WHAT NEEDS TO BE DONE:
Format the lines of the material below as a numbered list, from the first line through the line that contains "country: Suriname", leaving out any blank lines.
* BEGIN MATERIAL FOR THE TASK *
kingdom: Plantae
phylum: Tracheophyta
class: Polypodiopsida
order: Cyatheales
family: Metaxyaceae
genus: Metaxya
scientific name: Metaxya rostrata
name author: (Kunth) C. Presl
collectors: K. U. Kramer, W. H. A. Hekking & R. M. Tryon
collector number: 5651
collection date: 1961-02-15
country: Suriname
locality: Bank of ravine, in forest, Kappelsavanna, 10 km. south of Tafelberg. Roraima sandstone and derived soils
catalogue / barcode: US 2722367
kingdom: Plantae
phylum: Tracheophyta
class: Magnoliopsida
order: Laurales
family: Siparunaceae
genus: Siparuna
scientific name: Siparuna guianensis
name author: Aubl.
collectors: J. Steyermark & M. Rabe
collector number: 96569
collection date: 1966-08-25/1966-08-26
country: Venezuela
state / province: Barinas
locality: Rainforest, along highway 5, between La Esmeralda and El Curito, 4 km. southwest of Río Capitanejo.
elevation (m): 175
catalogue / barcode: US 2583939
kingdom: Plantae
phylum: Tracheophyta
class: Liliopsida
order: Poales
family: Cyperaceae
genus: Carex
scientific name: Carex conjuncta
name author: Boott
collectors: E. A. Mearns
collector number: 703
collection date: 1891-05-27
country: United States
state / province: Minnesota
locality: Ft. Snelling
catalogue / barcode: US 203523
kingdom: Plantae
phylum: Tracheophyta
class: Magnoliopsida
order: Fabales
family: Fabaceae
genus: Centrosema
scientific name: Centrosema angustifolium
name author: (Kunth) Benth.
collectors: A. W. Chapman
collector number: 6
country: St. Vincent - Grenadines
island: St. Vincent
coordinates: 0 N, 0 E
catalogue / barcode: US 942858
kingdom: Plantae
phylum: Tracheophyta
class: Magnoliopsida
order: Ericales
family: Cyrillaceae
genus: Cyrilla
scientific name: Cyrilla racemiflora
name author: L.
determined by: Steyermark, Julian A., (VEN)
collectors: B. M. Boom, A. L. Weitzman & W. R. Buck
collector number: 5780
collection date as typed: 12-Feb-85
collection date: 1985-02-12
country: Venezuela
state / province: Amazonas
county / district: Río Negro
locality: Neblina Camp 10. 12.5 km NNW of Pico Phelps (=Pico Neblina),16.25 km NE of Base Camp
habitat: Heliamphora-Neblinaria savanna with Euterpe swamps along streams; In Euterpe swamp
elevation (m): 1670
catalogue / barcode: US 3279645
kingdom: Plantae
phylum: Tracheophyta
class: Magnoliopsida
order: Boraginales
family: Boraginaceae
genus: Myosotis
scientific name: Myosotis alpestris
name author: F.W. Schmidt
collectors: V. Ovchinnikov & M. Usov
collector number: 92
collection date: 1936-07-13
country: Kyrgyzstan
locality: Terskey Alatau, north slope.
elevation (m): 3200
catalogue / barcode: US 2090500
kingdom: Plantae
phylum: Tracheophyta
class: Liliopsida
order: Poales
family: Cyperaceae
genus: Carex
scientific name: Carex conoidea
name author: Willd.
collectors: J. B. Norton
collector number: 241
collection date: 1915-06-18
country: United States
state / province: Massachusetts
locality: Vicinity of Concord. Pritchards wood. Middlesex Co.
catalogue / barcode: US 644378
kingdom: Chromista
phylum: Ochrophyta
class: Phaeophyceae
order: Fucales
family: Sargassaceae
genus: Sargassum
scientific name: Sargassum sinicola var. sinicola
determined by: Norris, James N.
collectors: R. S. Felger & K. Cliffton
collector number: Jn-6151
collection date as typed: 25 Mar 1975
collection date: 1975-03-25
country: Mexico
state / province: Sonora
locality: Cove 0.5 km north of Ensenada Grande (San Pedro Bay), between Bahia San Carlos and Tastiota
* END MATERIAL FOR THE TASK *
FINAL RESULT:
1. kingdom: Plantae
2. phylum: Tracheophyta
3. class: Polypodiopsida
4. order: Cyatheales
5. family: Metaxyaceae
6. genus: Metaxya
7. scientific name: Metaxya rostrata
8. name author: (Kunth) C. Presl
9. collectors: K. U. Kramer, W. H. A. Hekking & R. M. Tryon
10. collector number: 5651
11. collection date: 1961-02-15
12. country: Suriname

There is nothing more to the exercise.